I give them the beers with a big head. Pete puts a ten on the bar. “Keep it. See — already you’re twenty dollars ahead with us. So consider the first month as only being thirty dollars for our services, five less than what you pay Eco, if you go with the fifty we’ll charge you a month. Now what do you say? I can only give you three more minutes of thinking time. Things are picking up for us around here, so we’re very busy.”
“How would I explain to Eco?”
“Just say you felt it better going with us because we gave you a better deal.”
“Fifteen dollars more a month is better with one less pickup day?”
“That you don’t tell him.”
“Suppose he says what was the deal so he can maybe meet it?”
“You say you already made up your mind.”
“But I know Eco personally. George Ecomolos. He comes in for beers every now and then. I know his garbage guys. They’ve been with him for ten to twenty years and I give them free shots and a sandwich every now and then. They’re nice guys — Eco himself a nice guy too. No, I can’t do it.”
“Don’t worry. Once you stop paying Eco to cart for you, he won’t come in to drink again.”

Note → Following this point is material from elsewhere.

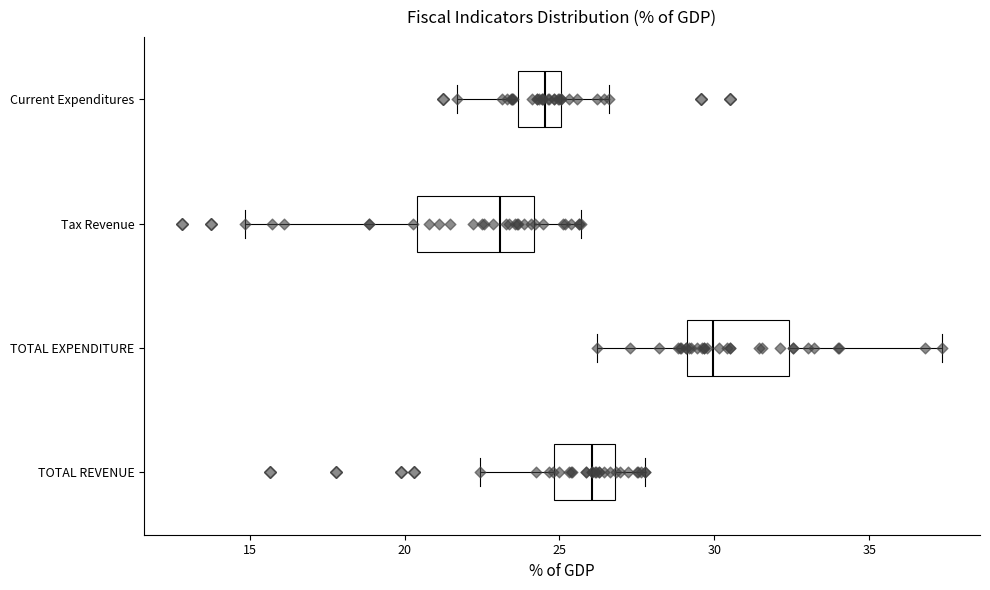

Where does the left whisker of the box for Tax Revenue end on the x-axis? The values are not printed on the chart, so give them approximately, as read against the axis.

15.0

“I said I can’t, that’s it. You want trouble, well all right, you’re talking to the guy who can give it. Big deal. Bust a window of mine out or throw a bomb in whatever it’s made of — explosives, fire — but you’ll wind up in more trouble than me. Believe me, much more.”
“Don’t be silly — we can’t be. Now is it no or yes? Just sign your fate with a single word, Shaney. Yes or the other?”

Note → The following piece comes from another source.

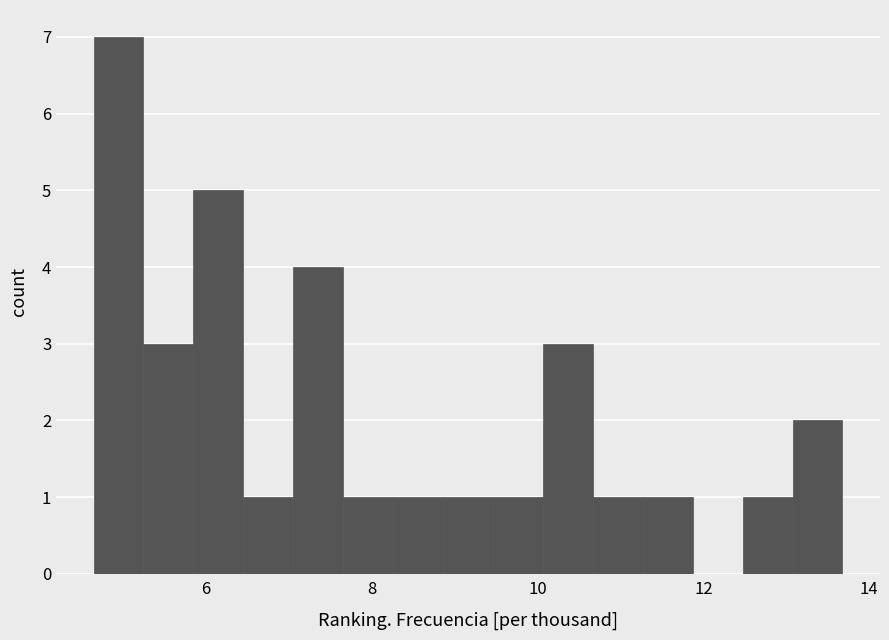

Read against the x-axis, roughly where is the centre of the tallest bar?

5.0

“No, damn you. I said no.”
“Okay, pal. See you.”
“Bye bye, Shaney,” Turner says.
They get up to go.
“Wait,” I say when they’re almost out the door.
“Okay for a quick change of mind,” Pete says. “As I said, we’re very busy.”
“No, forget it. I almost changed it but I can’t. I’ll take my chances. I’m also calling the police.”
“You’re getting so silly it’s ridiculous.”
“Remember, these people are my witnesses. They saw you in here.”
“Saw what?” the young man at the bar says.
“You going to involve these nice kids, Shaney? Besides, they seem too young to even be drinking. You could lose your license.”
“I’m nineteen,” the young man says “and she’s legal age too.”
“No, you’re right,” I say to Pete “I’m leaving them out of it. I’ll do it all on my own. My father had a bar before me, did you know that?”
“Not interested,” Pete says.
“Hey bartender,” one of the men at the back table yells “bring us another pitcher of beer.”
“And my grandfather on my mother’s side before him and some great-uncles too. They were all tough and I’m tough, tough as you guys, that you better believe. Maybe tougher because it’s for so long inherited.”
“I’m sure of it, Shaney. I’m shivering in my jeans. And get your old man and hundred-year-old uncles to stand up with you.” They leave.
“What was that all about?” the young woman says.
“Something. But if you don’t mind I’d like you both to go now, last round on the house, but come in again when I’m not so shaken up.”
They leave. I get the back table a pitcher of beer and fresh glasses and call the police.
Two detectives come later that night. One says “We’ll keep someone out front tonight if you want. We’d also like to hook up a recorder under the bar with a foot pedal on it, just in case they come in again, so we can get them on tape. Unless they threaten you when you’ve witnesses or you get it recorded, it’s impossible to prove who’s telling the truth. Customers in back know anything?”
“They heard us arguing maybe, but didn’t know what it was or were too stewed to. And I don’t want recorders, just police protection. But I swear to you, those same two come in again when you’re not around, then no questions or anything I’m going to hit them over the head with my club.”